Chapitre 1

Mercredi 30 octobre 2013, 20 heures 55, entre Puidoux et Forel

Les mains crispées sur le volant, collées au cuir brun, Viviane tentait de repérer la voiture de Naomi à travers le rideau de pluie. Pas facile. De grosses gouttes éclataient contre le pare-brise, giclant et ruisselant sous les coups d’éponge des essuie-glaces. La nuit était opaque. Normal, à presque vingt et une heures, fin octobre, par un temps aussi maussade. Viviane aurait préféré être au lit. Elle se serait endormie contre Alain, un bras en travers de son torse, jambes emmêlées. Elle aurait écouté son cœur battre, humé son odeur fauve, caressé le doux duvet de poils qui tapissait sa poitrine. Bienheureuse langueur…

Au lieu de ça, elle pistait Naomi Magnin dans son 4X4 qui empestait la poussière et l’essence. Pas encore eu le temps de l’emmener au garage. Rien ne pressait, la voiture roulait bien et Viviane maîtrisait. Dix ans de rallye de compétition, ça vous forme une conductrice.

Fatigue et énervement malmenaient Viviane. Les picotements dans ses jambes avaient repris, comme souvent lorsqu’elle était anxieuse. Il y avait toujours un instant de rémission, comme une pause entre deux tremblements de terre, puis cette désagréable sensation revenait, plus intense. Un verre de rhum lui aurait fait du bien. Encore un conditionnel. Pareil pour Naomi. Si le camion ne l’avait pas ralentie en lui coupant la route… Si elle ne la rattrapait pas… Si cette garce menait son projet à terme… Viviane sentit une bouffée de colère lui mordre la poitrine, compresser ses poumons, et elle ouvrit la fenêtre pour mieux respirer.

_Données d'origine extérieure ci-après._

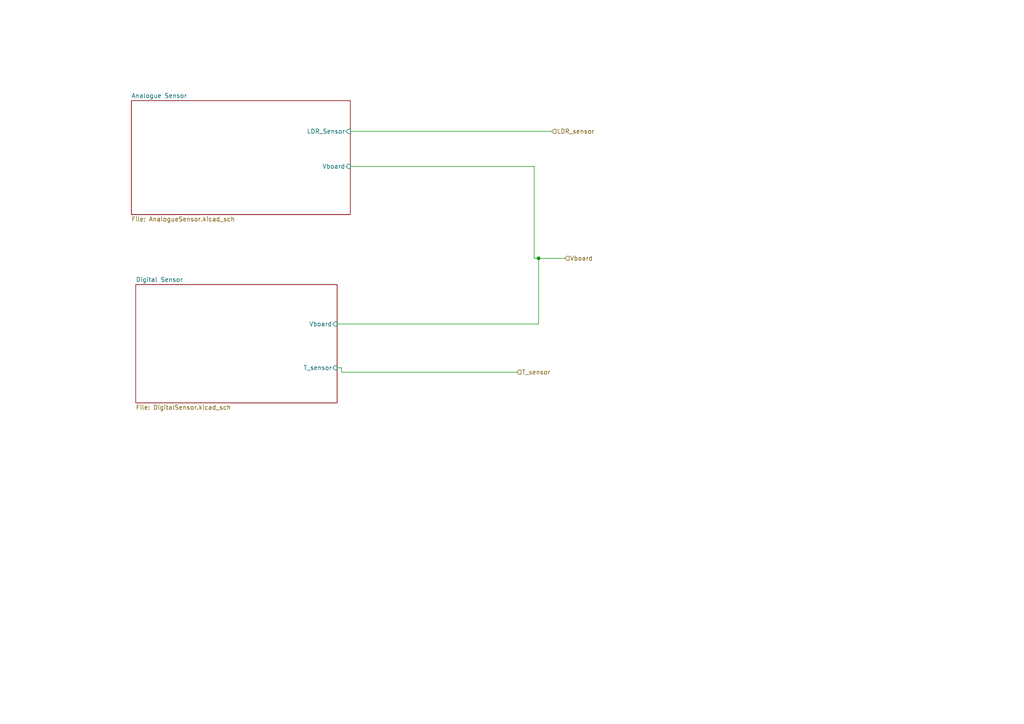
<source format=kicad_sch>
(kicad_sch (version 20230121) (generator eeschema)

  (uuid 0f49447b-394e-4f6a-ab05-2cec98d3964f)

  (paper "A4")

  

  (junction (at 156.21 74.93) (diameter 0) (color 0 0 0 0)
    (uuid 2b0cfcd5-2e92-4d6f-a874-597c7b375bdb)
  )

  (wire (pts (xy 156.21 93.98) (xy 156.21 74.93))
    (stroke (width 0) (type default))
    (uuid 01f15fbe-5130-40da-ab09-b9e8fadb0671)
  )
  (wire (pts (xy 101.6 38.1) (xy 160.02 38.1))
    (stroke (width 0) (type default))
    (uuid 0c56029c-bf99-4c56-820f-fee91325fb9c)
  )
  (wire (pts (xy 154.94 48.26) (xy 154.94 74.93))
    (stroke (width 0) (type default))
    (uuid 0c8c70c7-28bc-4611-9087-337bfa0ffa6e)
  )
  (wire (pts (xy 97.79 93.98) (xy 156.21 93.98))
    (stroke (width 0) (type default))
    (uuid 28068e29-83df-474e-85f9-4b2879ece0c6)
  )
  (wire (pts (xy 149.86 107.95) (xy 99.06 107.95))
    (stroke (width 0) (type default))
    (uuid 93cd7882-f702-408d-94b9-f41118ffef11)
  )
  (wire (pts (xy 99.06 106.68) (xy 97.79 106.68))
    (stroke (width 0) (type default))
    (uuid a04931fd-0604-49c2-8b9e-4f7a91c3e0b1)
  )
  (wire (pts (xy 99.06 107.95) (xy 99.06 106.68))
    (stroke (width 0) (type default))
    (uuid b32daba2-0857-480c-87fe-a10eb7a2f803)
  )
  (wire (pts (xy 154.94 74.93) (xy 156.21 74.93))
    (stroke (width 0) (type default))
    (uuid d1b83447-eac4-420d-9ecd-c004ea790b1d)
  )
  (wire (pts (xy 101.6 48.26) (xy 154.94 48.26))
    (stroke (width 0) (type default))
    (uuid d4d41147-d6cf-4c7f-80e6-34c07b45db03)
  )
  (wire (pts (xy 156.21 74.93) (xy 163.83 74.93))
    (stroke (width 0) (type default))
    (uuid e0190559-cb38-4d46-b69d-ec8e60632069)
  )

  (hierarchical_label "Vboard" (shape input) (at 163.83 74.93 0) (fields_autoplaced)
    (effects (font (size 1.27 1.27)) (justify left))
    (uuid 95064e95-f10c-4cfc-a832-7726305084f3)
  )
  (hierarchical_label "T_sensor" (shape input) (at 149.86 107.95 0) (fields_autoplaced)
    (effects (font (size 1.27 1.27)) (justify left))
    (uuid b8c7baa0-68b4-4a7e-bffc-13c91fed3daa)
  )
  (hierarchical_label "LDR_sensor" (shape input) (at 160.02 38.1 0) (fields_autoplaced)
    (effects (font (size 1.27 1.27)) (justify left))
    (uuid f7f7b1e8-4ffd-416e-a90f-da2c96c67793)
  )

  (sheet (at 38.1 29.21) (size 63.5 33.02) (fields_autoplaced)
    (stroke (width 0) (type solid))
    (fill (color 0 0 0 0.0000))
    (uuid 00000000-0000-0000-0000-0000640c1e36)
    (property "Sheetname" "Analogue Sensor" (at 38.1 28.4984 0)
      (effects (font (size 1.27 1.27)) (justify left bottom))
    )
    (property "Sheetfile" "AnalogueSensor.kicad_sch" (at 38.1 62.8146 0)
      (effects (font (size 1.27 1.27)) (justify left top))
    )
    (pin "Vboard" input (at 101.6 48.26 0)
      (effects (font (size 1.27 1.27)) (justify right))
      (uuid 7430cd54-928d-43b9-aa00-b9581db8e234)
    )
    (pin "LDR_Sensor" input (at 101.6 38.1 0)
      (effects (font (size 1.27 1.27)) (justify right))
      (uuid 3dee31b3-36a4-4fbd-a73b-edbdd7ccd2e2)
    )
    (instances
      (project "Sensors"
        (path "/0f49447b-394e-4f6a-ab05-2cec98d3964f" (page "2"))
      )
      (project "FullSchematic"
        (path "/5dd86611-a33d-45ee-946c-01c599f30b12/ef09fc32-79b3-4972-8ce2-fc52eddbfbb8" (page "2"))
      )
    )
  )

  (sheet (at 39.37 82.55) (size 58.42 34.29) (fields_autoplaced)
    (stroke (width 0) (type solid))
    (fill (color 0 0 0 0.0000))
    (uuid 00000000-0000-0000-0000-0000640c1ec4)
    (property "Sheetname" "Digital Sensor" (at 39.37 81.8384 0)
      (effects (font (size 1.27 1.27)) (justify left bottom))
    )
    (property "Sheetfile" "DigitalSensor.kicad_sch" (at 39.37 117.4246 0)
      (effects (font (size 1.27 1.27)) (justify left top))
    )
    (pin "Vboard" input (at 97.79 93.98 0)
      (effects (font (size 1.27 1.27)) (justify right))
      (uuid 2d7b1621-bac8-4b24-8764-d81e5bdc73d0)
    )
    (pin "T_sensor" input (at 97.79 106.68 0)
      (effects (font (size 1.27 1.27)) (justify right))
      (uuid 99d1831f-53de-4f6e-88e3-e5d353185ee1)
    )
    (instances
      (project "Sensors"
        (path "/0f49447b-394e-4f6a-ab05-2cec98d3964f" (page "3"))
      )
      (project "FullSchematic"
        (path "/5dd86611-a33d-45ee-946c-01c599f30b12/ef09fc32-79b3-4972-8ce2-fc52eddbfbb8" (page "3"))
      )
    )
  )
)

</source>
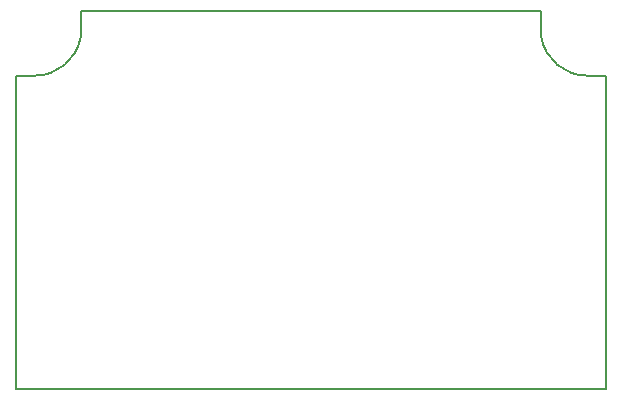
<source format=gbr>
%TF.GenerationSoftware,KiCad,Pcbnew,7.0.5*%
%TF.CreationDate,2023-08-21T12:06:50+01:00*%
%TF.ProjectId,ESC_Control_Board_STM32G071_V2,4553435f-436f-46e7-9472-6f6c5f426f61,rev?*%
%TF.SameCoordinates,Original*%
%TF.FileFunction,Profile,NP*%
%FSLAX46Y46*%
G04 Gerber Fmt 4.6, Leading zero omitted, Abs format (unit mm)*
G04 Created by KiCad (PCBNEW 7.0.5) date 2023-08-21 12:06:50*
%MOMM*%
%LPD*%
G01*
G04 APERTURE LIST*
%TA.AperFunction,Profile*%
%ADD10C,0.150000*%
%TD*%
G04 APERTURE END LIST*
D10*
X108700000Y-79900000D02*
X108700000Y-53400000D01*
X158700000Y-79900000D02*
X108700000Y-79900000D01*
X114200000Y-47900000D02*
X153200000Y-47900000D01*
X158700000Y-53400000D02*
X158700000Y-79900000D01*
X153200000Y-47900000D02*
X153200000Y-50145000D01*
X110300000Y-53399967D02*
G75*
G03*
X114199999Y-50145000I41100J3914667D01*
G01*
X108700000Y-53400000D02*
X110300000Y-53400000D01*
X158700000Y-53400000D02*
X157100000Y-53400000D01*
X153199969Y-50145005D02*
G75*
G03*
X157100000Y-53399999I3858931J659705D01*
G01*
X114200000Y-47900000D02*
X114200000Y-50145000D01*
M02*

</source>
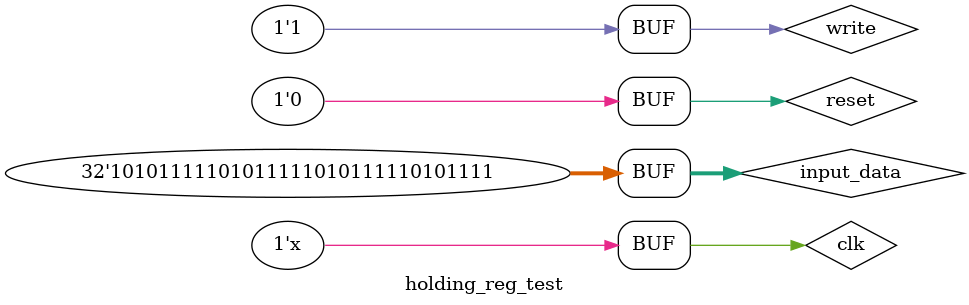
<source format=v>
`timescale 1ns / 1ps


module holding_reg_test;

	// Inputs
	reg [31:0] input_data;
	reg write;
	reg clk;
	reg reset;

	// Outputs
	wire [31:0] output_data;

	// Instantiate the Unit Under Test (UUT)
	holding_reg uut (
		.output_data(output_data), 
		.input_data(input_data),
		.write(write),
		.clk(clk), 
		.reset(reset)
	);
	
	always
	#5 clk = ~clk;
	
	initial begin
		// Initialize Inputs
		input_data = 0;
		write = 0;
		clk = 0;
		reset = 1;

		// Wait 100 ns for global reset to finish
		#100;
        
		// Add stimulus here
		reset <= 0;
		
		input_data <= 32'hF0F0F0F0;	// no write
		#15;
		
		input_data <= 32'hAFAFAFAF;
		write <= 1;		// writing enabled
		#15;
		
		reset <= 1;		// clear contents
		#26;
		
		reset <= 0;	
	end
      
endmodule


</source>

La pluie sentait l’automne.

Sur la droite, un panneau indiquait : « Forel, 3 kilomètres ». Le lac de Bret étirait sa silhouette noire et fantomatique en contrebas, derrière un mur de sapins. Nulle lumière à l’horizon. La population dormait, sourde et aveugle aux drames qui se jouaient ailleurs, parfois près de chez elle, souvent au coin du bois. Viviane revit en accéléré le film de ces dernières semaines, les photos, les documents, ce chantage minable, ces trucages, la griffe de chat, les griffes plutôt… Une masse sombre se dessina tout à coup dans le faisceau de ses phares. Bloc erratique, carcasse éléphantesque. Une voiture, presque aussi imposante que la sienne. Surgis de l’ombre, des tentacules. La pluie tambourinait contre la vitre, gouttait par la fenêtre que Viviane referma à l’instant où elle comprit que ces tentacules n’étaient que des bras. Humains. Elle planta sur les freins. Son 4X4 dérapa, elle redressa, relâcha la pédale des freins et s’immobilisa quelques mètres après la masse sombre. Le cœur dans la gorge. Sueurs froides. Elle détestait ces sensations. Où était le corps, avec ces tentacules ? L’avait-elle percuté ? Pas elle. Les courses sous la pluie, elle avait toujours adoré. Jamais elle n’avait touché quoi que ce soit.

Elle se retourna. Fouilla la nuit du regard, cherchant l’erreur, retenant son souffle pour ne pas faire de bruit. Réflexe idiot. Un coup contre la carrosserie. Viviane sursauta, le palpitant à deux cents. Pourquoi avait-elle visionné Blair witch project, L’orphelinat, REC ? Ces films d’épouvante la hantaient maintenant, sous ce déluge, dans ce goudron nocturne, alors qu’un second coup retentit contre sa portière.

Viviane alluma le plafonnier et abaissa sa vitre de dix centimètres.

Une femme au visage ruisselant la fixait. Son maquillage avait coulé, sa chevelure sombre était plaquée sur son crâne comme un bonnet informe. « Je suis en panne », déclara-t-elle. Viviane sursauta derechef. Malgré la pénombre, les intempéries et la mine défaite de son interlocutrice, le doute n’était pas permis : Naomi Magnin venait de se jeter dans la gueule de la louve.